▸ **TASK PROMPT**
Can you return the part of the Ugetsu passage starting with "Ugetsu was released" and going on through "for best director.", copied word for word?

▸ **EXCERPTED PASSAGE**
Mizoguchi told his cinematographer Kazuo Miyagawa that he wanted the film "to unroll seamlessly like a scroll-painting." The film has been praised for its cinematography, such as the opening shot and the scene where Genjurō and Lady Wakasa make love by a stream and the camera follows the flow of the water instead of lingering on the two lovers. Miyagawa stated that this film was the only occasion in which Mizoguchi complimented him for his camera work.
Ugetsu was released in Japan on March 26, 1953. It was shown at the 1953 Venice Film Festival. Accompanied by Yoda and Kinuyo Tanaka, Mizoguchi made his first trip outside of Japan to attend the festival. He spent most of his time in Italy inside his hotel room praying to a scroll with a portrait of Nichiren. While in Venice he met director William Wyler, whose film Roman Holiday was also screening in competition at the festival and was rumored be the winner of the Silver Lion for best director.
Home media 
In Japan, the film is in the public domain and is sold in low-price DVD box-sets.
On November 8, 2005, Ugetsu became available for the first time on Region 1 DVD when The Criterion Collection released a 2-disc edition of the film, which includes numerous special features such as a 150-minute documentary on Mizoguchi, Kenji Mizoguchi: The Life of a Film Director, directed by Kaneto Shindo. The boxset also includes a booklet with an essay by Keiko I. McDonald (author of Mizoguchi and editor of Ugetsu) and the three short stories from which the film draws inspiration.
On April 21, 2008 Ugetsu Monogatari was released in the UK on Region 2 DVD released by Eureka Entertainment as part of their Masters of Cinema series. The 2 x disc special edition containing new transfers is released in a double pack which twins it with Miss Oyu. This UK set was released on Blu-ray on April 23, 2012 in a Dual Format combo (the DVDs being the same discs as the 2008 release). However, due to the booklet size limitations, it does not include Keiko I. McDonald's essay, but only retains the translations of Ueda Akinari’s short stories.
Critical reception 
Ugetsu is one of a number of films that is arguably more popular in western countries than it is in Japan. Japanese film historian Tadao Satō pointed out that while this film, along with Mizoguchi's other works of the period The Crucified Lovers and Sansho the Bailiff, was probably not meant specifically to be sold to westerners as an "exotic" piece, it was perceived by studio executives as the kind of film that would not necessarily make a profit in Japanese theaters but would win awards at international film festivals.

▸ **SOURCE INFORMATION**
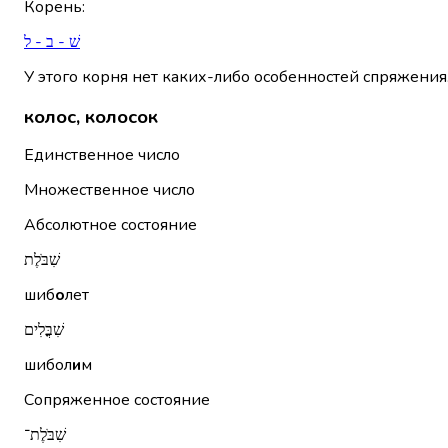
Корень
:
שׁ - ב - ל
У этого корня нет каких-либо особенностей спряжения
колос, колосок
Единственное число
Множественное число
Абсолютное состояние
שִׁבֹּלֶת
шиб
о
лет
שִׁבֳּלִים
шибол
и
м
Сопряженное состояние
שִׁבֹּלֶת־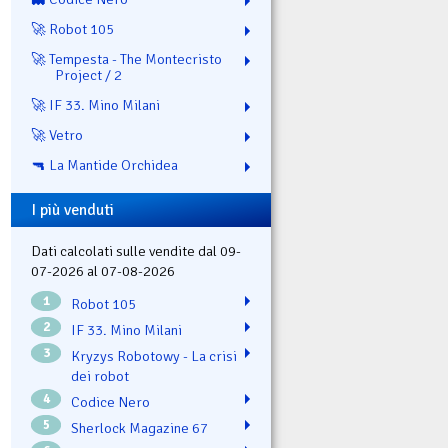
🚀 Robot 105
🚀 Tempesta - The Montecristo
Project / 2
🚀 IF 33. Mino Milani
🚀 Vetro
🔫 La Mantide Orchidea
I più venduti
Dati calcolati sulle vendite dal 09-
07-2026 al 07-08-2026
1
Robot 105
2
IF 33. Mino Milani
3
Kryzys Robotowy - La crisi
dei robot
4
Codice Nero
5
Sherlock Magazine 67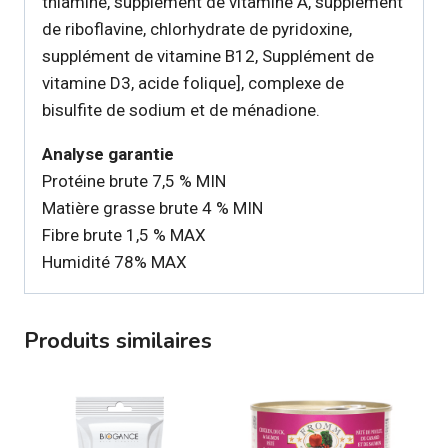
thiamine, supplément de vitamine A, supplément
de riboflavine, chlorhydrate de pyridoxine,
supplément de vitamine B12, Supplément de
vitamine D3, acide folique], complexe de
bisulfite de sodium et de ménadione.
Analyse garantie
Protéine brute 7,5 % MIN
Matière grasse brute 4 % MIN
Fibre brute 1,5 % MAX
Humidité 78% MAX
Produits similaires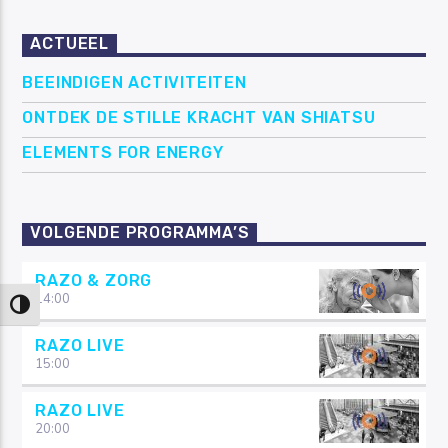
ACTUEEL
BEEINDIGEN ACTIVITEITEN
ONTDEK DE STILLE KRACHT VAN SHIATSU
ELEMENTS FOR ENERGY
VOLGENDE PROGRAMMA’S
RAZO & ZORG
14:00
Keuze voor hoog contrast
RAZO LIVE
15:00
RAZO LIVE
20:00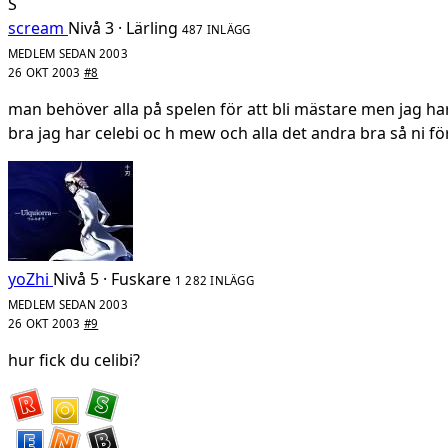
S
scream
Nivå 3 · Lärling
487 INLÄGG
MEDLEM SEDAN 2003
26 OKT 2003
#8
man behöver alla på spelen för att bli mästare men jag har 
bra jag har celebi oc h mew och alla det andra bra så ni fö
yoZhi
Nivå 5 · Fuskare
1 282 INLÄGG
MEDLEM SEDAN 2003
26 OKT 2003
#9
hur fick du celibi?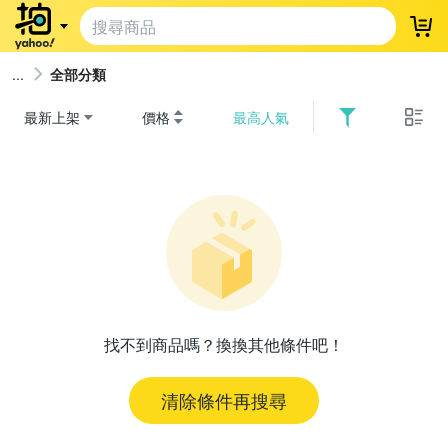
登
全部分類
最新上架
價格
最高人氣
找不到商品嗎？換換其他條件吧！
清除條件再搜尋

▸ **WRITTEN SOLUTION**
Ugetsu was released in Japan on March 26, 1953. It was shown at the 1953 Venice Film Festival. Accompanied by Yoda and Kinuyo Tanaka, Mizoguchi made his first trip outside of Japan to attend the festival. He spent most of his time in Italy inside his hotel room praying to a scroll with a portrait of Nichiren. While in Venice he met director William Wyler, whose film Roman Holiday was also screening in competition at the festival and was rumored be the winner of the Silver Lion for best director.